▶ _Material provided_

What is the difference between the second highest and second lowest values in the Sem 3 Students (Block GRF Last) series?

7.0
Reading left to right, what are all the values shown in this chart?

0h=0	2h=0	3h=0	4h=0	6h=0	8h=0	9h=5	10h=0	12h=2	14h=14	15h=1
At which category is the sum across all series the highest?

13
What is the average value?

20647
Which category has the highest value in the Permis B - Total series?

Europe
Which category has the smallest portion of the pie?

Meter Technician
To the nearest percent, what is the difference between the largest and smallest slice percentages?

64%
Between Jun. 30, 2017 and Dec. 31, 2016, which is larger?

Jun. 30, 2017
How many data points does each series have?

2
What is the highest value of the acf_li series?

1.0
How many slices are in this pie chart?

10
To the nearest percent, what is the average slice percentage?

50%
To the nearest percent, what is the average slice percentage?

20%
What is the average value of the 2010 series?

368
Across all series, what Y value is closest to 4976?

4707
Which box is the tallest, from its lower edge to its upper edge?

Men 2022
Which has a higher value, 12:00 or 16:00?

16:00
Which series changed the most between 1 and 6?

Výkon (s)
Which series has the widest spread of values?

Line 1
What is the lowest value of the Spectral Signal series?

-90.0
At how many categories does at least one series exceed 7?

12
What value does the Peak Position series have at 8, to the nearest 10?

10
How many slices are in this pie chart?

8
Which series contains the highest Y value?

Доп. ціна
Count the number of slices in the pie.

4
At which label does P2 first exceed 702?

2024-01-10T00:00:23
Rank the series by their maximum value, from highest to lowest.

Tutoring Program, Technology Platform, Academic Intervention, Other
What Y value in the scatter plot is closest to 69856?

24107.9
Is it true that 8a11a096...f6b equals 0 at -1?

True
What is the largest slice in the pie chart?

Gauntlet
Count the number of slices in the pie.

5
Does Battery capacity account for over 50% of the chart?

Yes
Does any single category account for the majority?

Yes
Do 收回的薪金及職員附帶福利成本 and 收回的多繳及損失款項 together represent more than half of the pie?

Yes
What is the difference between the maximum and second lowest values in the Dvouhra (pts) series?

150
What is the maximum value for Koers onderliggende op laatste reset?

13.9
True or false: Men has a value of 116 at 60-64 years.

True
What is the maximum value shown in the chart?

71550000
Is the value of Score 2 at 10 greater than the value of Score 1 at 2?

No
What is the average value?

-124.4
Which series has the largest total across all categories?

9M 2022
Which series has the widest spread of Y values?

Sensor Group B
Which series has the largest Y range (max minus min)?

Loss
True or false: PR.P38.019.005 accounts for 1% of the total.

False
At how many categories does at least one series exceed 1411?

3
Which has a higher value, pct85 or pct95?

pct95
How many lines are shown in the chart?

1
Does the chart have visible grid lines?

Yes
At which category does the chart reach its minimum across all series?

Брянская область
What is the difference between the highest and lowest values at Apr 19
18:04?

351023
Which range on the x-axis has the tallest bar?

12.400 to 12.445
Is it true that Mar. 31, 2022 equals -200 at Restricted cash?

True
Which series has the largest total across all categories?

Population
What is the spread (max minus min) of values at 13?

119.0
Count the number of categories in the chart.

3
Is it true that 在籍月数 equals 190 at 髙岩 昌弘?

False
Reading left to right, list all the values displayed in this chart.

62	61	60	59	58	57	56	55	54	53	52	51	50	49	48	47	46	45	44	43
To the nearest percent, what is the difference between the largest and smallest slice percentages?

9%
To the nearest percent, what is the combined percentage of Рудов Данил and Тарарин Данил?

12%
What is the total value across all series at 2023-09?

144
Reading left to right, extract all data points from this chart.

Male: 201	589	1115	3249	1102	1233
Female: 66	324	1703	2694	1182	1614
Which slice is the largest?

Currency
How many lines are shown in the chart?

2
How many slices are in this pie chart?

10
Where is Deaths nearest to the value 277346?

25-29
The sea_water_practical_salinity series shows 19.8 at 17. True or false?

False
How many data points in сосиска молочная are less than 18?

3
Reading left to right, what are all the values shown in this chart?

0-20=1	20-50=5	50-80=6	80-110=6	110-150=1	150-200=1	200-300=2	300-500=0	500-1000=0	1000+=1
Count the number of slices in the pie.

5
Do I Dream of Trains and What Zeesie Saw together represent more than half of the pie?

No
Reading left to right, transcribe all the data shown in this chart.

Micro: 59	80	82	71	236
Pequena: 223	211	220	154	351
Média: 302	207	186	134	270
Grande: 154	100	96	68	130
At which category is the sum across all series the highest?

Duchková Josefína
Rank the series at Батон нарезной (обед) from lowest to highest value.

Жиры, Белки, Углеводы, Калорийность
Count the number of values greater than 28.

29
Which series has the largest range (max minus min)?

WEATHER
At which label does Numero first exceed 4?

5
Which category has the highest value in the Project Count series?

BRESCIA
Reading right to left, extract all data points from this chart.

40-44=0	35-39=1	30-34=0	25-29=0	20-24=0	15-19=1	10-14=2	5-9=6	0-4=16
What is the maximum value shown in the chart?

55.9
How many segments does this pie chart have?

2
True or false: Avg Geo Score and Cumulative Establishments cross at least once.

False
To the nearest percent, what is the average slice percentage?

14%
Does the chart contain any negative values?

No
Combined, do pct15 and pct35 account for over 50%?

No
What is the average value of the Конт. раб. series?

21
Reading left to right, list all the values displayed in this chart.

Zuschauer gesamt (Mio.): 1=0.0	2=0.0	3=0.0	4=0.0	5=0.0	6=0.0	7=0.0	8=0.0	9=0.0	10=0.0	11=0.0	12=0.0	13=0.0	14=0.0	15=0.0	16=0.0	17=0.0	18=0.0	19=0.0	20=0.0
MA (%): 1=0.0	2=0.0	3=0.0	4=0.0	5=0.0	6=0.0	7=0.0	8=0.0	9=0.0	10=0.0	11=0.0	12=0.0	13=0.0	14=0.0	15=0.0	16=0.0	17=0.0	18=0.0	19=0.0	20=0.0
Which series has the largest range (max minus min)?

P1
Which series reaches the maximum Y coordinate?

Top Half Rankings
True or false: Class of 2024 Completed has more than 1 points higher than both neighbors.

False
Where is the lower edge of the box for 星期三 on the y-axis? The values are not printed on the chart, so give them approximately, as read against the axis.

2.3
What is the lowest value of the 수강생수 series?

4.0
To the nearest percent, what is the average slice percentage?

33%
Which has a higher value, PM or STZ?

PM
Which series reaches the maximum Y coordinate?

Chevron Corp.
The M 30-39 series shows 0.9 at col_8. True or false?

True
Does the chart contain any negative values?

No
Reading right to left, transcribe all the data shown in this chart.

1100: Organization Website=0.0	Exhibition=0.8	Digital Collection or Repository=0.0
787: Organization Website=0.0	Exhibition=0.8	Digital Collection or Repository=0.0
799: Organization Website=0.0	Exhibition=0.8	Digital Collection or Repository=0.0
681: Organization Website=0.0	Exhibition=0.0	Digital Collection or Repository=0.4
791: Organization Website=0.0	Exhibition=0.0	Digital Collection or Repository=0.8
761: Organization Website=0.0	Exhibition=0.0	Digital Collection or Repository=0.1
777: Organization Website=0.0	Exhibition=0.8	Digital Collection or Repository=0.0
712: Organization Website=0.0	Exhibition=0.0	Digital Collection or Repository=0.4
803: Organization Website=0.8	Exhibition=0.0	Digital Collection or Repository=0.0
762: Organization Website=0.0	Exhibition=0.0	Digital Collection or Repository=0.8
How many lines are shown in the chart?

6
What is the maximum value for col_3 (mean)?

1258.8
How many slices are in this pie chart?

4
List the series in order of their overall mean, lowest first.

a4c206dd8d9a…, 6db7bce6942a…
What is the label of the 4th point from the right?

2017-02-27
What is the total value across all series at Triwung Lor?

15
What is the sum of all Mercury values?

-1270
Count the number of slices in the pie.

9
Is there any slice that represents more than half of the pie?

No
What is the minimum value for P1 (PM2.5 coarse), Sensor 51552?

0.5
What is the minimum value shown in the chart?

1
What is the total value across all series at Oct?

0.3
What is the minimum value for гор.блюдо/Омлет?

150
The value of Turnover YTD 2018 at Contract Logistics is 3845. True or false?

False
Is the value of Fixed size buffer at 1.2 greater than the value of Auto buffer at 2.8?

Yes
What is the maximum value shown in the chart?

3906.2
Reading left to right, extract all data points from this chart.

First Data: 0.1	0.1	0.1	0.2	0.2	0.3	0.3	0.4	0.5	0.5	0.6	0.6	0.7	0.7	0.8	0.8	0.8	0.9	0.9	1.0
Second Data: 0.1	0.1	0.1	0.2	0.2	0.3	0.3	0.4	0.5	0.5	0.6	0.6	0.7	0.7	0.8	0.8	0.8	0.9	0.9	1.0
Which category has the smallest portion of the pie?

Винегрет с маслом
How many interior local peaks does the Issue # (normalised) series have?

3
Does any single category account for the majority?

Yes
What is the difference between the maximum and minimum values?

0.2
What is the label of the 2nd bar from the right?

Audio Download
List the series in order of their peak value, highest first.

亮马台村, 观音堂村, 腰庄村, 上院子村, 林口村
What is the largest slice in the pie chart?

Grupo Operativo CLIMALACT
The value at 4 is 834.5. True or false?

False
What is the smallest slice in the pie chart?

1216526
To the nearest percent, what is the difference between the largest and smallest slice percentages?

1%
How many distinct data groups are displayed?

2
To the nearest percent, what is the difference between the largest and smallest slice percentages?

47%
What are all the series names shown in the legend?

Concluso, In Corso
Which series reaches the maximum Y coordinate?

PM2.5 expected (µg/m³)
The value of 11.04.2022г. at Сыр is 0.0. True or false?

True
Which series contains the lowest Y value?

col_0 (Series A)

▶ _The task_
Present the records from the line containing "Винегрет с маслом" up to and including the line containing "What is the difference between the maximum and minimum" as a Markdown table with the columns Row and Line, leaving out blank lines.

▶ _Task response_
| Row | Line |
|---|---|
| 1 | Винегрет с маслом |
| 2 | How many interior local peaks does the Issue # (normalised) series have? |
| 3 | 3 |
| 4 | Does any single category account for the majority? |
| 5 | Yes |
| 6 | What is the difference between the maximum and minimum values? |